Lesson Plan

Lesson Plan
Grade: Date: 17/01/2026
Subject: Computer Science
Lesson Topic: Show how it is possible for ADTs to be implemented from another ADT
Learning Objective/s:
  • Describe what an ADT is and its abstract nature.
  • Explain why implementing one ADT using another can improve reuse and performance.
  • Apply a systematic strategy to map operations of a target ADT to an underlying ADT.
  • Construct wrapper algorithms for a stack from a list and a queue from two stacks.
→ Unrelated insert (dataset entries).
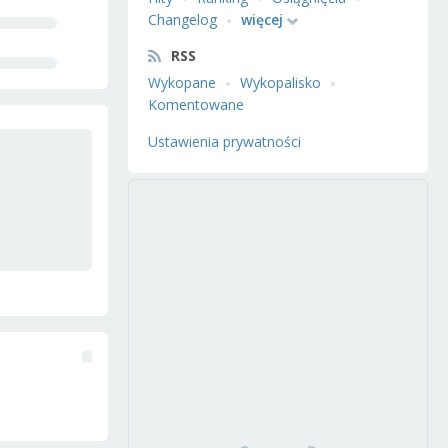
Changelog
więcej
RSS
Wykopane
Wykopalisko
Komentowane
Ustawienia prywatności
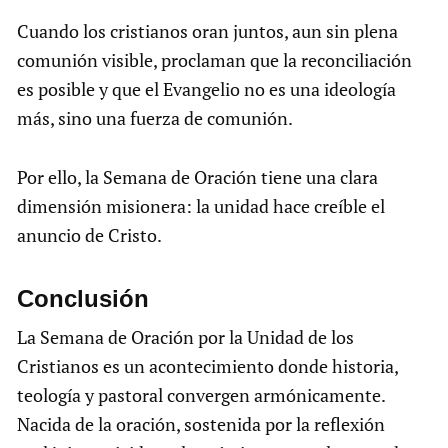
Cuando los cristianos oran juntos, aun sin plena
comunión visible, proclaman que la reconciliación
es posible y que el Evangelio no es una ideología
más, sino una fuerza de comunión.
Por ello, la Semana de Oración tiene una clara
dimensión misionera: la unidad hace creíble el
anuncio de Cristo.
Conclusión
La Semana de Oración por la Unidad de los
Cristianos es un acontecimiento donde historia,
teología y pastoral convergen armónicamente.
Nacida de la oración, sostenida por la reflexión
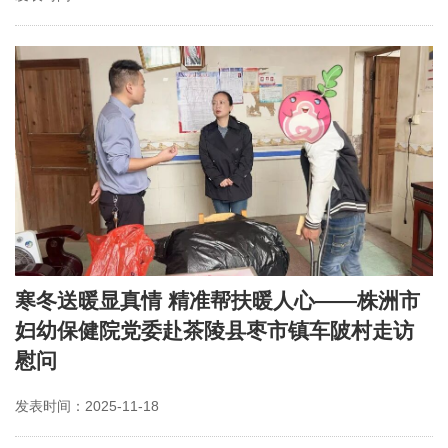
寒冬送暖显真情 精准帮扶暖人心——株洲市
妇幼保健院党委赴茶陵县枣市镇车陂村走访
慰问
发表时间：2025-11-18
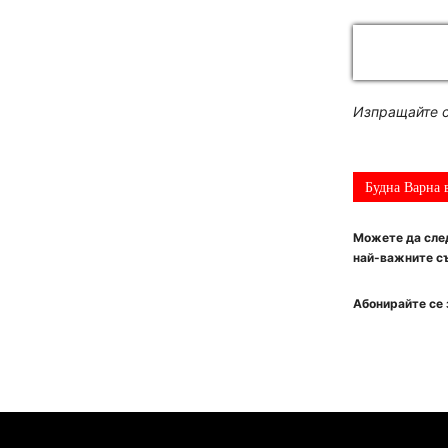
Изпращайте с
Будна Варна 
Можете да след
най-важните съ
Абонирайте се 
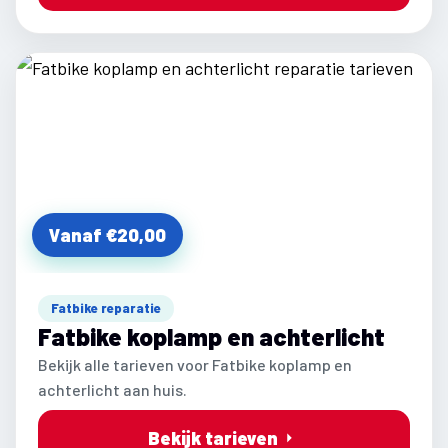
Vanaf €20,00
Fatbike reparatie
Fatbike koplamp en achterlicht
Bekijk alle tarieven voor Fatbike koplamp en
achterlicht aan huis.
Bekijk tarieven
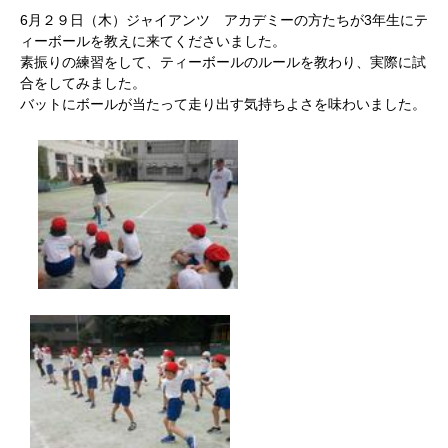
6月２９日（木）ジャイアンツ アカデミーの方たちが3年生にテ
ィーボールを教えに来てくださいました。
素振りの練習をして、ティーボールのルールを教わり、実際に試
合をしてみました。
バットにボールが当たって走り出す気持ちよさを味わいました。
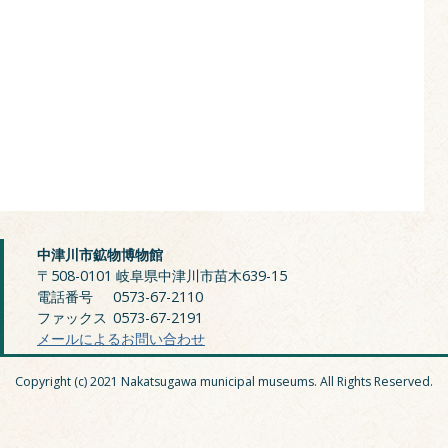
中津川市鉱物博物館
〒508-0101 岐阜県中津川市苗木639-15
電話番号
0573-67-2110
ファックス
0573-67-2191
メールによるお問い合わせ
Copyright (c) 2021 Nakatsugawa municipal museums. All Rights Reserved.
  • Evaluate the correctness of the derived ADT through informal reasoning.
Materials Needed:
  • Projector and screen
  • Whiteboard and markers
  • Printed handout with example code snippets
  • Laptop with IDE (e.g., Python/Java) for live coding
  • Worksheets for mapping exercises
  • Sticky notes for quick checks
Introduction:
Begin with a quick poll: “Which data structures have you used and what operations do they support?” Connect this to the idea of abstraction. Explain that today they will see how one ADT can be built from another, and they will be able to identify the benefits and prove correctness by the end of the lesson.
Lesson Structure:
  1. Do‑now (5'): Students list familiar ADTs and one key operation for each (checks prior knowledge).
  2. Mini‑lecture (10'): Define ADTs, discuss why re‑using another ADT is advantageous (reuse, correctness, performance).
  3. Guided example – Stack from List (12'): Walk through the wrapper code, map stack operations to list methods, ask probing questions.
  4. Paired activity – Queue from Two Stacks (15'): Students fill a mapping table and write pseudo‑code for enqueue/dequeue.
  5. Whole‑class review & correctness sketch (10'): Discuss informal proofs for both examples, highlighting invariant preservation.
  6. Complexity comparison (8'): Complete the provided table of worst‑case and amortised complexities.
  7. Exit ticket (5'): Each student writes one advantage of using an underlying ADT and one possible pitfall.
Conclusion:
Summarise how systematic mapping and wrapper algorithms enable reliable ADT implementations and how complexity analysis guides design choices. Collect exit tickets, then assign homework: students must choose an ADT not covered today and design a brief implementation using another ADT, including a correctness argument.